Posted July 13, 2014

When you hear the word, "meeting," what word comes to mind: perhaps "boring" or "wasteful?"
This self-assessment should help you better plan and run meetings.. Give yourself 1 point for each yes, 0 points for each no:
1. You carefully decide whether a meeting really is necessary. Usually meetings are needed only when time-sensitive interaction is required: for example, brainstorming to solve an urgent problem. If it isn't time-sensitive, an email soliciting input may better use people's time. One-way communication, such as a progress report, is also usually better handled via email.
Your score: ____
2. You carefully decide who needs to attend a meeting. Often, fewer people need attend than one might first think. If a person might be offended at not being invited, explain why his or her time would better be used elsewhere.
Your score: ____
3. One or two days before the meeting, you send an agenda to the attendees.

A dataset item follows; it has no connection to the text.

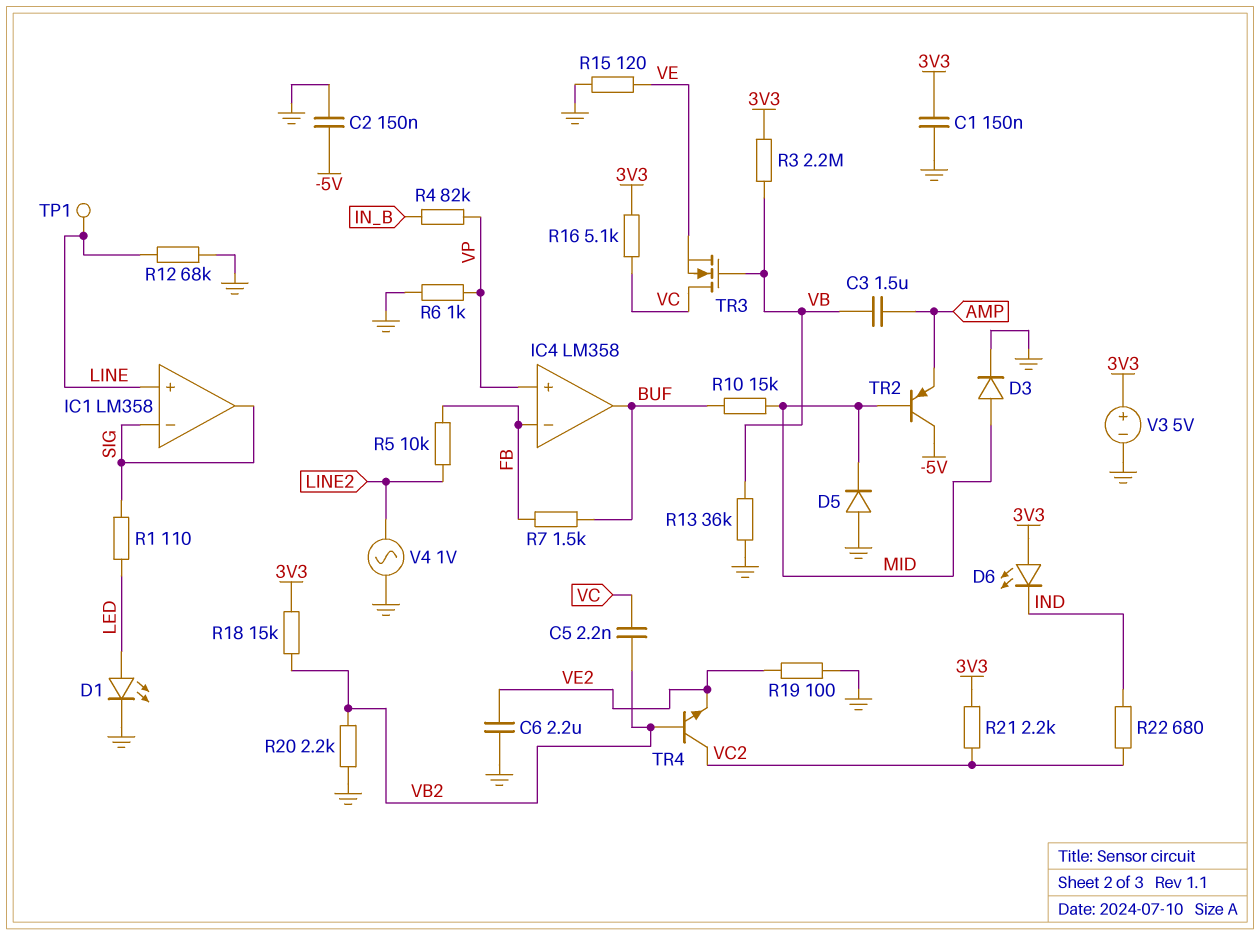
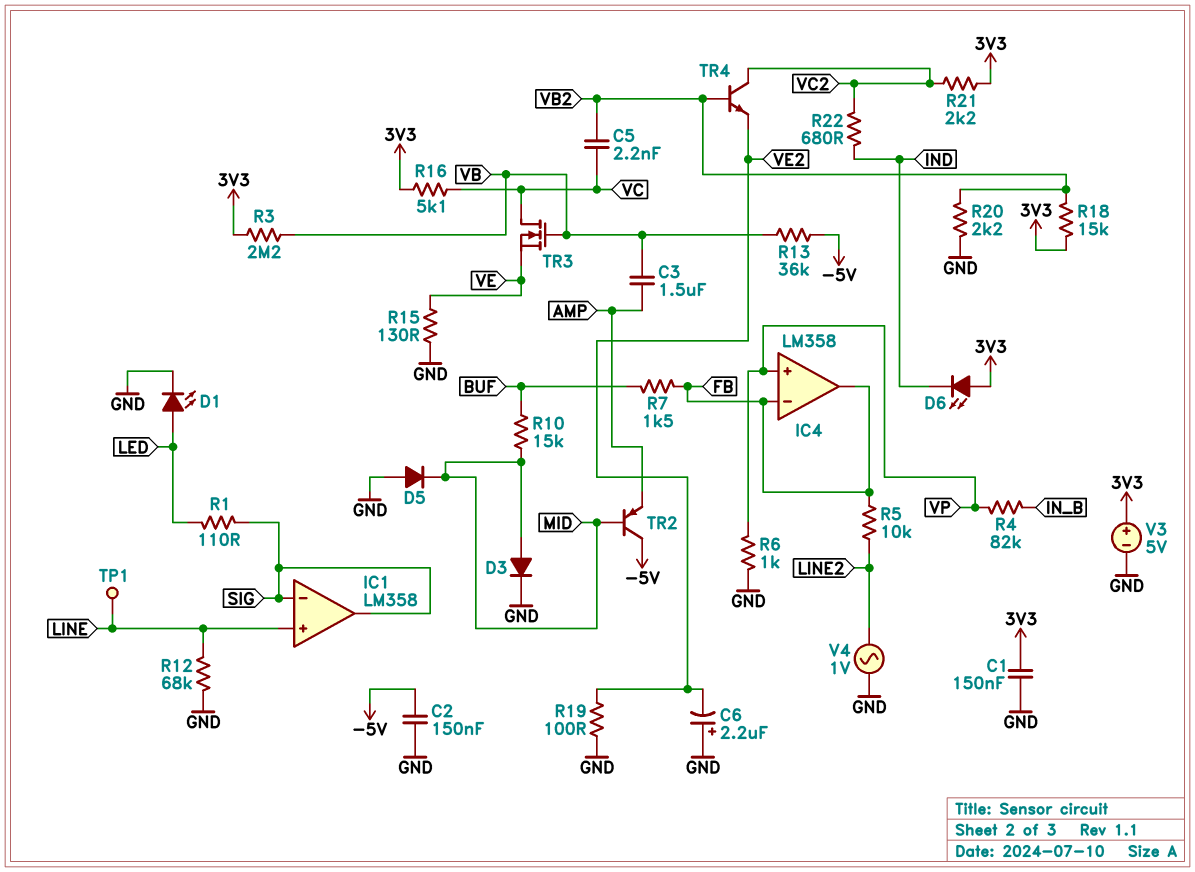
C6: 2.2uF (GND, VE2) -> 2.2uF (plus GND, minus VE2)
IC4 pin out: BUF -> FB
R13: 36k (GND, VB) -> 36k (-5V, VB)
R15: 120 (GND, VE) -> 130 (GND, VE)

Because discussions tend to expand to fill the time allotted, you allocate as little time to each agenda item as is reasonable.
Your score: ____
4. The agenda items list the desired outcome, for example, "agreement on a new pay structure," rather than "discuss new pay structure."
Your score: ____
5. As appropriate, you assign an individual to take charge of agenda items.
Your score: ____
6. You solicit feedback on the agenda in time to make changes.
Your score: ____
7. If it would help, you assign someone to take notes and produce the minutes, including who will be responsible for what post-meeting tasks.
Your score: ____
8. As appropriate, you assign a "stuff disturber" to propose bold ideas and to question others' ideas. That avoids the too-common occurrence of meetings generating tepid, lowest common denominator plans.
Your score: ____
9. You arrange for food to be available. Food lubricates conversation, especially in meetings that could be contentious.
Your score: ____
10. You start meetings on-time and end on-time or early. Starting late wastes time, punishes the punctual and conveys that in the future, attendees can arrive late.
Your score: ____
11. Consider making the meeting a stand-up meeting. Washington University research suggests more gets accomplished if the attendees are standing, especially if the meetings are 10 to 20 minutes long.
Your score: ____
12. In meetings, if someone is dominating, you usually say something like, "Let's be sure other people get an opportunity to talk."
Your score: ____
13. At the end of each agenda item, you summarize, including who'll be responsible for any post-meeting tasks.
Your score: ____
14. If a new topic is suggested, unless it's clearly more important and urgent than the agenda items, park them on a whiteboard, the idea bin, to be addressed later.
Your score: ____
15. You review the minutes and distribute them to attendees within a day of the meeting.
Your score: ____
Utterly Unvalidated Scoring Key
13 - 15: Meeting Master
10 - 12: Meeting Maven
7 - 9: Meeting Moderate
> 6: Meeting Mushpot
Now look at the questions on which you scored yourself a zero. Do you want to do anything differently in planning or running your next meeting?